# Provided passage
__________
Figure 1: Proportion of sessions or searches that include at least one click/visitPage event by group.

Next, we compared the clickthrough rates in second and third position by test groups. All the differences in the graph below were significant. In both control and test groups, the clickthrough rates in position 2 were higher than position 3. When comparing the same position between groups, the engagement of the 3rd result in the test group was higher than that in the control group, but not as high as its counterpart, the 2nd result in the control group.

# Compare position 2 and 3
# per session, among all nonzero result session:
engagement_2and3_session <- data1 %>% 
  group_by(event_subTest, event_searchSessionId) %>%
  summarise(clickthrough2 = 2 %in% event_position, clickthrough3 = 3 %in% event_position, 
            clickthrough = "click" %in% event_action|"visitPage" %in% event_action, results = sum(event_hitsReturned, na.rm=TRUE) > 0) %>%
  filter(results == TRUE) %>%
  group_by(event_subTest) %>%
  summarise(clicked2 = sum(clickthrough2), clicked3 = sum(clickthrough3), session = n()) %>%
  cbind(binom:::binom.bayes(.$clicked2, n=.$session)[, c("mean", "lower", "upper")]) %>%
  rename(ctr2 = mean, lower2 = lower, upper2 = upper) %>%
  cbind(binom:::binom.bayes(.$clicked3, n=.$session)[, c("mean", "lower", "upper")]) %>%
  rename(ctr3 = mean, lower3 = lower, upper3 = upper)
__________
# Material shown
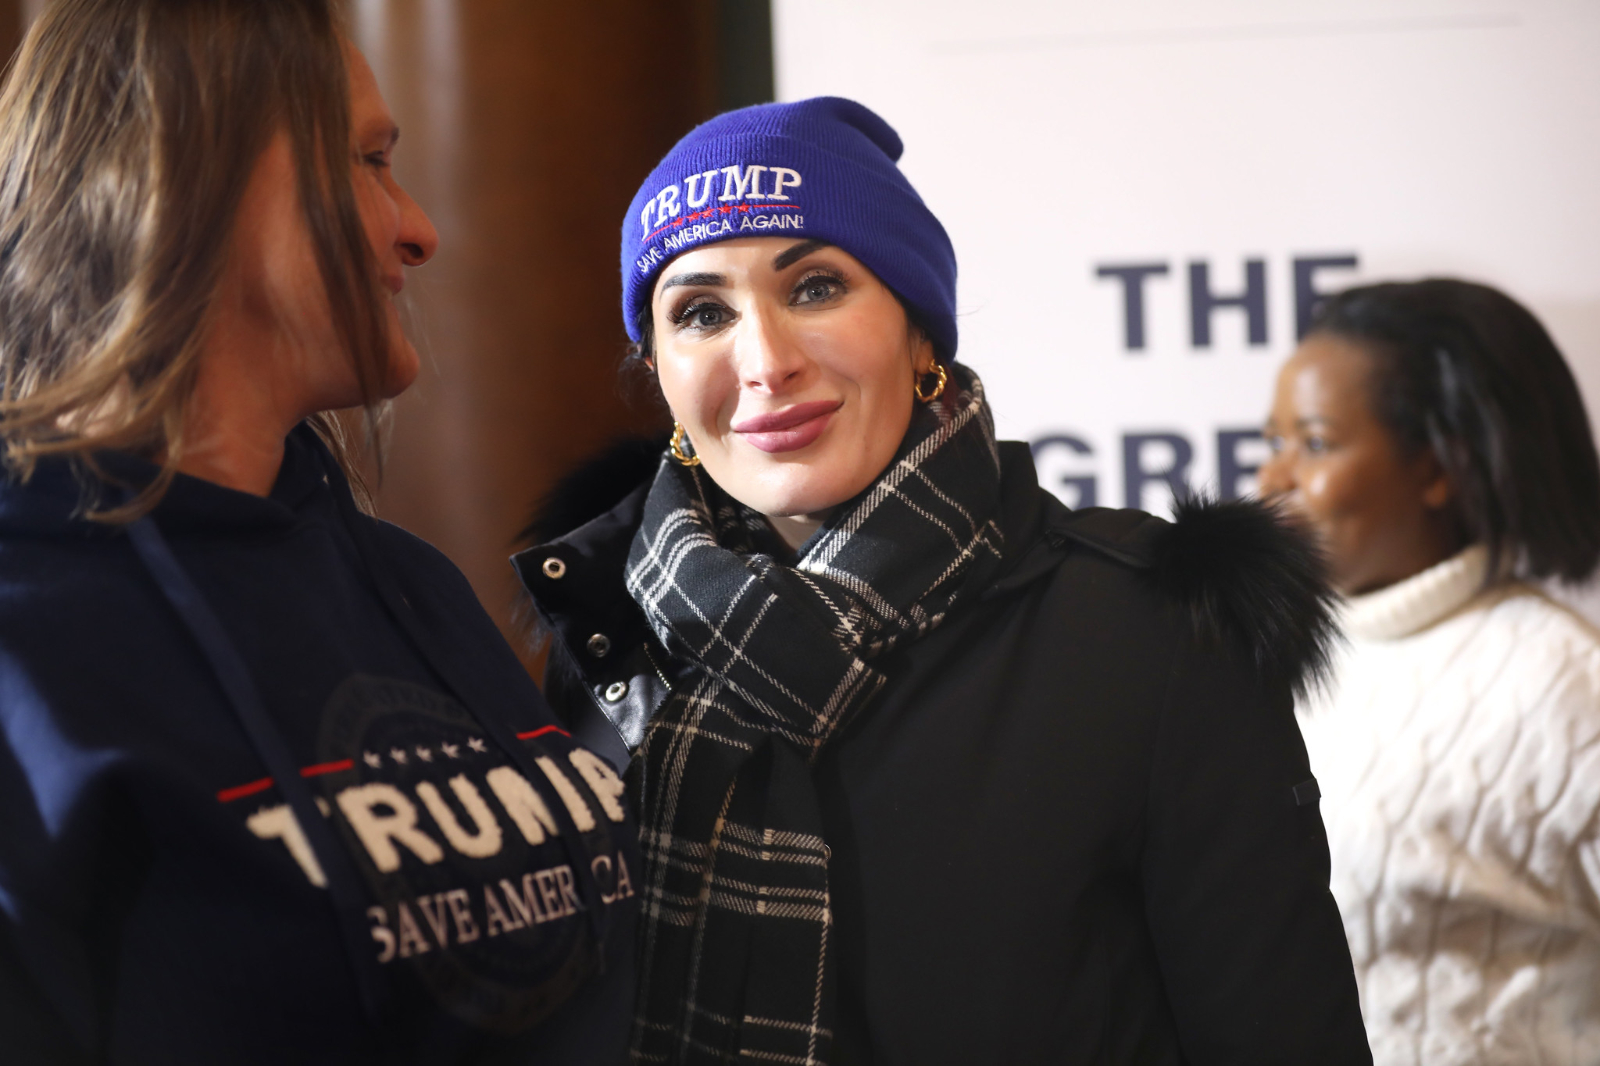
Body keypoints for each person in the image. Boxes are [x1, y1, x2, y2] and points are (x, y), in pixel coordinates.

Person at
__________
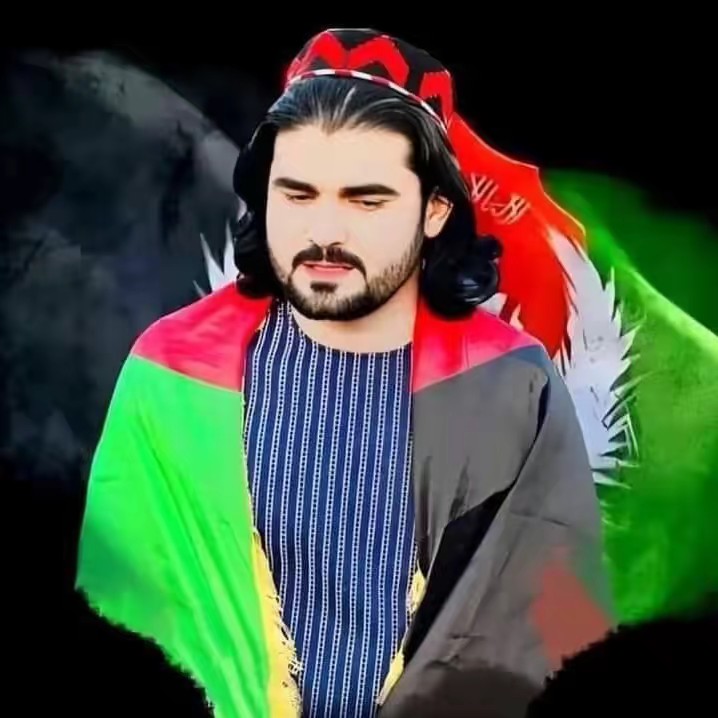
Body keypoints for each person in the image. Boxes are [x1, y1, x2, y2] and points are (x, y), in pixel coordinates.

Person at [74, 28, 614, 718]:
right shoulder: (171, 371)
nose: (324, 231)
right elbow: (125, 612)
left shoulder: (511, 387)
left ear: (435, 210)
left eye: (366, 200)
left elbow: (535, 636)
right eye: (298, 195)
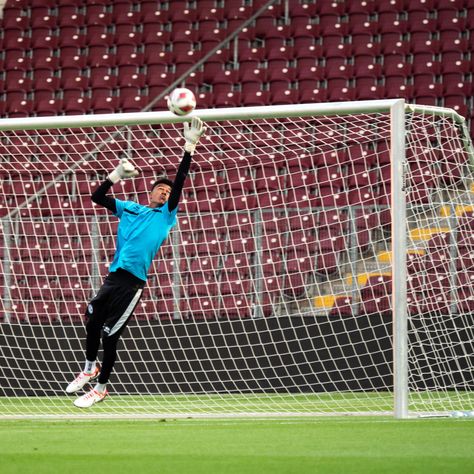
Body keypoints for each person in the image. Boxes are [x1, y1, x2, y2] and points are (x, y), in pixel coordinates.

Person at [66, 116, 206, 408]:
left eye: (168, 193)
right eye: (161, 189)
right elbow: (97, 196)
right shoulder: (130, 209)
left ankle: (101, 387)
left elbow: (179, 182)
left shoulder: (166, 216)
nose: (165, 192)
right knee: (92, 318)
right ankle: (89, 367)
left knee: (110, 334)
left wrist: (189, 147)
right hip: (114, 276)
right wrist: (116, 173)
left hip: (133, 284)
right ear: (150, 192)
__________
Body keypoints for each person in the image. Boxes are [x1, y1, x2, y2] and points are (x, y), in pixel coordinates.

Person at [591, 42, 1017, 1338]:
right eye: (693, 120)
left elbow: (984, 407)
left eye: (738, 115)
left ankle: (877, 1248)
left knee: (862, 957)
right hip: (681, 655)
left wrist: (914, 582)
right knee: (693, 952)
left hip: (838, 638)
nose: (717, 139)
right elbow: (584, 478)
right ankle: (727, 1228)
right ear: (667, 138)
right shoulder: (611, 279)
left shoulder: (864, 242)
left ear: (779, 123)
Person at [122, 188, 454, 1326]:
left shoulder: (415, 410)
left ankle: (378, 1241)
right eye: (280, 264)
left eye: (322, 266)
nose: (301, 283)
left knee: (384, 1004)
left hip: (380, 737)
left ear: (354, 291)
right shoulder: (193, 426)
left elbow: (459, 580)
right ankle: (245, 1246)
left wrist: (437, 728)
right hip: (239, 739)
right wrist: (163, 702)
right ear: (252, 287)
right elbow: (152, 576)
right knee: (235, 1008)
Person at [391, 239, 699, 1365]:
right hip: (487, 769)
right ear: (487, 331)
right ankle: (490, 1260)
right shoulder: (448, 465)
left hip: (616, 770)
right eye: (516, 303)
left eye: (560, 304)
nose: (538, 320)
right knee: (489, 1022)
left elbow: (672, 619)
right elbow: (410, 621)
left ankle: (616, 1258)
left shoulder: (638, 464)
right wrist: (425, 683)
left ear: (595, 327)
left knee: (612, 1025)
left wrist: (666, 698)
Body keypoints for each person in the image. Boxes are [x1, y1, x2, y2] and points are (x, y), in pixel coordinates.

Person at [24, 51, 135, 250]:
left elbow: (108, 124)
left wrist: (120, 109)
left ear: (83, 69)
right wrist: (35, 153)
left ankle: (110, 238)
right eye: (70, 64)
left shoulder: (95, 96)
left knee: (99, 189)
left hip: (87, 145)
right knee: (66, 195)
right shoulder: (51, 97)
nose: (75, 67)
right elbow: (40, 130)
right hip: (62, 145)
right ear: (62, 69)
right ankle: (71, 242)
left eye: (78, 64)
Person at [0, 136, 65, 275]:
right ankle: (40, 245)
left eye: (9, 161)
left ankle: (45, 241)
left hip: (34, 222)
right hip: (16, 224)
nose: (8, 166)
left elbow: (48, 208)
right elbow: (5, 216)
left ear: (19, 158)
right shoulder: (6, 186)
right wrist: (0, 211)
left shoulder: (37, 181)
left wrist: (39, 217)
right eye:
__________
# List of tasks
1 – Repeat a portion of the clickthrough rate analysis, beginning at the words "Figure 1: Proportion" and stopping after "the control group.".
2 – Pick up the clickthrough rate analysis where it stops and carry it forward.
The lines come from a separate source that has nothing to do with the clickthrough rate analysis.

# Per-task outputs
1 –
Figure 1: Proportion of sessions or searches that include at least one click/visitPage event by group.

Next, we compared the clickthrough rates in second and third position by test groups. All the differences in the graph below were significant. In both control and test groups, the clickthrough rates in position 2 were higher than position 3. When comparing the same position between groups, the engagement of the 3rd result in the test group was higher than that in the control group, but not as high as its counterpart, the 2nd result in the control group.

2 –
# per SERP, among all nonzero result session:
engagement_2and3_serp <- searches %>%
  filter(results == "some") %>%
  group_by(`test group`) %>%
  summarise(clicked2 = sum(`Clicked on position 2`), clicked3 = sum(`Clicked on position 3`), searches = n()) %>%
  cbind(binom:::binom.bayes(.$clicked2, n=.$searches, tol=.Machine$double.eps^0.7)[, c("mean", "lower", "upper")]) %>%
  rename(ctr2 = mean, lower2 = lower, upper2 = upper) %>%
  cbind(binom:::binom.bayes(.$clicked3, n=.$searches, tol=.Machine$double.eps^0.7)[, c("mean", "lower", "upper")]) %>%
  rename(ctr3 = mean, lower3 = lower, upper3 = upper)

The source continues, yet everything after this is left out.